This project aims to automatically colorize images from the Prokudin-Gorskii collection by aligning the color channels, taken separately, and then combining them into a single image.
My implementation searches for the optimal alignment by using sum of squared differences (SSD) loss, calculated by summing the squared difference for each pixel, and does this using raw RGB values. To increase accuracy, I cropped 400 pixels from each image to remove the borders, and removed the overflowing pixels as a result of torch.roll. To speed up the implementation, I implemented an image pyramid search, which operates as follows:
Using this implementation with 8 layers, I am able to search a box of [-256, 256], more than enough for the images in this collection.
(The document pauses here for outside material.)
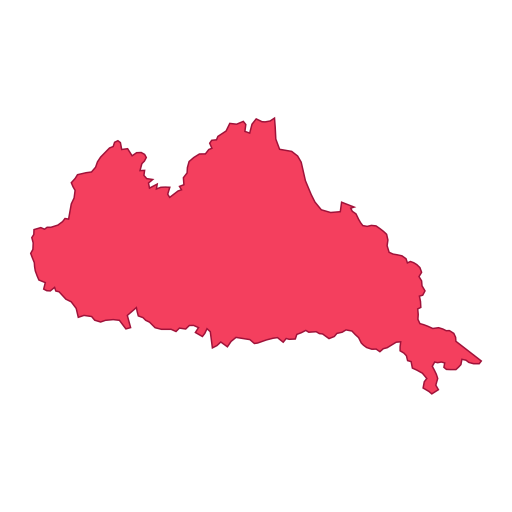 Salto do Jacuí, Rio Grande do Sul, Brazil
{"feature_id": "56859067B37643782089804", "entity_name": "Salto do Jacuí", "entity_type": "district", "adm_level": 2, "iso_a3": "BRA", "parent_name": "Brazil", "parent_adm1": "Rio Grande do Sul", "projection": "robinson", "projection_center": [-53.231, -29.069], "detail": "fine", "context": "isolated", "style": "filled", "palette": "rose", "viewbox_px": 512, "rotation_deg": 0, "n_neighbors": 0, "source": "geoboundaries", "source_scale": "gbopen_adm2", "svg_char_len": 3351}
<svg xmlns="http://www.w3.org/2000/svg" viewBox="0 0 512 512"><path d="M481.3,361.0L455.9,341.3L455.6,337.3L453.8,333.4L449.4,330.6L446.2,330.7L442.8,329.0L438.6,327.7L432.8,328.5L427.7,326.2L423.7,324.7L419.9,323.6L417.9,319.3L418.2,314.4L417.7,308.9L420.8,307.4L420.5,301.5L419.4,296.1L422.7,295.2L425.0,290.9L422.0,285.8L421.6,280.9L419.0,276.6L421.6,272.3L419.9,267.6L416.8,264.6L413.7,262.7L410.4,261.5L407.4,262.9L406.0,258.7L401.9,255.8L396.7,254.7L393.1,254.1L389.1,252.3L387.1,245.7L387.9,240.0L386.6,234.3L383.5,231.4L379.9,228.6L376.0,225.9L371.4,225.4L367.2,226.4L362.8,225.6L360.7,222.9L358.6,219.3L356.0,213.9L352.3,211.3L350.7,208.2L354.1,207.1L341.6,202.2L340.3,211.7L330.6,212.5L321.3,209.8L314.9,202.0L311.2,194.6L305.4,180.7L301.2,162.2L297.6,156.0L291.7,151.4L279.6,149.3L275.8,139.1L275.2,127.1L274.5,118.1L270.1,121.0L265.1,121.9L262.0,121.7L256.2,118.9L252.0,124.2L249.7,133.1L244.9,131.4L245.8,124.5L243.3,121.4L236.6,124.2L229.8,123.4L226.1,131.0L217.9,136.4L216.5,139.8L211.7,140.3L209.7,143.2L211.9,148.3L208.8,149.5L205.4,153.9L199.4,154.0L193.8,157.5L189.1,161.5L187.4,167.6L187.1,172.9L183.4,177.7L183.9,184.7L179.5,186.4L181.5,189.8L178.0,191.0L169.7,197.4L167.7,194.2L169.8,187.3L165.2,187.1L160.8,187.3L156.4,189.0L157.2,184.1L149.5,188.1L148.5,183.0L152.7,179.5L146.7,178.6L143.9,175.4L144.6,170.4L140.0,170.6L141.9,163.6L144.4,161.1L146.3,157.5L144.6,154.4L141.2,152.5L136.6,152.7L132.1,155.8L127.6,148.7L121.7,149.5L120.4,142.6L117.9,140.7L114.6,142.3L113.2,146.5L109.5,148.0L100.6,157.1L97.5,161.8L95.6,167.2L91.5,172.0L86.2,172.7L77.5,174.7L75.2,178.4L71.3,182.7L73.0,186.7L75.1,190.4L74.1,198.0L71.3,203.9L68.6,219.1L65.0,218.5L62.6,221.6L57.9,225.1L50.9,227.3L47.1,227.3L44.5,229.2L40.8,227.6L34.0,229.6L33.8,234.5L31.8,237.6L33.2,242.9L32.9,249.4L30.7,253.4L32.4,257.9L34.3,262.6L34.6,266.7L35.3,270.9L37.1,275.8L38.9,280.0L45.3,282.6L43.7,289.1L46.8,290.7L50.3,290.9L54.6,287.4L55.8,291.0L59.1,291.8L65.9,299.2L71.2,301.8L76.2,308.4L78.3,317.3L84.0,315.4L91.6,316.5L94.7,320.2L100.6,322.0L105.5,320.3L113.2,319.6L119.4,320.3L125.9,328.9L130.6,327.6L127.3,315.4L133.8,309.8L136.4,307.6L137.2,311.7L138.3,315.9L143.0,317.6L145.7,320.3L149.6,322.2L155.1,327.7L161.4,329.3L171.1,329.3L176.0,331.5L179.4,328.1L185.7,329.0L189.3,325.5L193.6,325.4L198.5,327.6L195.4,332.5L202.4,336.5L204.8,333.4L207.0,328.7L210.3,331.7L212.4,347.9L216.9,345.6L220.8,342.0L227.4,346.8L231.1,341.4L236.0,337.4L249.9,339.6L254.4,343.5L257.7,343.0L266.5,339.9L273.2,338.2L277.5,337.6L283.2,342.2L286.2,338.5L289.2,339.3L295.3,339.0L296.8,334.4L301.3,332.7L305.8,330.4L308.7,332.2L316.2,331.7L319.4,333.6L322.5,333.9L329.0,338.6L334.3,336.5L336.9,333.4L342.2,332.2L346.0,329.9L351.9,331.0L355.3,334.6L358.6,337.6L361.3,343.0L363.5,345.2L366.6,347.5L371.8,349.2L376.2,349.1L379.9,351.7L383.3,348.7L387.2,347.7L396.2,342.2L400.7,341.8L400.1,346.8L400.1,350.8L403.8,353.0L406.4,355.7L407.6,360.6L411.1,361.6L412.4,368.1L416.6,370.0L422.4,373.2L426.8,378.5L424.3,381.7L423.1,388.0L429.0,391.5L431.8,393.9L438.4,389.7L435.8,385.2L436.7,381.9L437.7,378.5L436.3,374.2L434.3,370.1L432.3,366.3L434.7,362.0L437.6,362.7L441.3,362.0L444.7,362.9L443.9,367.3L446.4,369.4L450.8,369.6L455.9,369.6L458.6,367.1L460.9,364.6L461.9,359.3L466.0,360.2L468.8,362.4L473.5,363.7L479.2,363.7L481.3,361.0Z" fill="#f43f5e" stroke="#9f1239" stroke-width="1.5"/></svg>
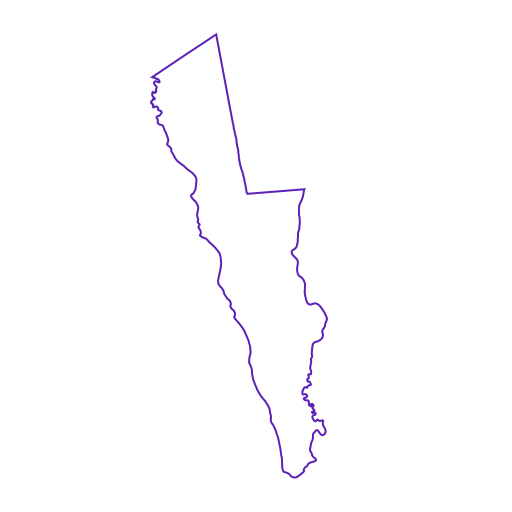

To take advantage of GPU power, I wrote this assignment in PyTorch, and used mostly the same functions that I would use in numpy. The only difference is that I send the parsed image to the GPU, then back to the CPU after operations to display using CV libraries.
The implementation worked well and fast on most images provided. The results are as shown:
cathedral (low resolution)
Green shift: [2 5] Red shift: [ 3 12]
emir
Green shift: [24 49] Red shift: [-203 97]
harvesters
Green shift: [16 59] Red shift: [ 13 123]
icon
Green shift: [17 41] Red shift: [23 89]
lady
Green shift: [ 8 51] Red shift: [ 12 112]
self_portrait
Green shift: [29 78] Red shift: [ 37 176]
three_generations
Green shift: [14 53] Red shift: [ 11 111]
train
Green shift: [ 6 42] Red shift: [32 87]
turkmen
Green shift: [21 56] Red shift: [ 28 116]
village
Green shift: [12 64] Red shift: [ 22 137]
The simple RGB-based implementation failed to align Emir well, since the intricate colors on his clothes make the RGB channels quite different, enough to make a misaligned image have less SSD loss than the correct solution. This could be mitigated by using other more advanced methods such as edge filtering, or by the photographer manually aligning it.
Three images from the collection that I managed to align are as follows:
They work well since they are landscapes and seem to have similar RGB channels.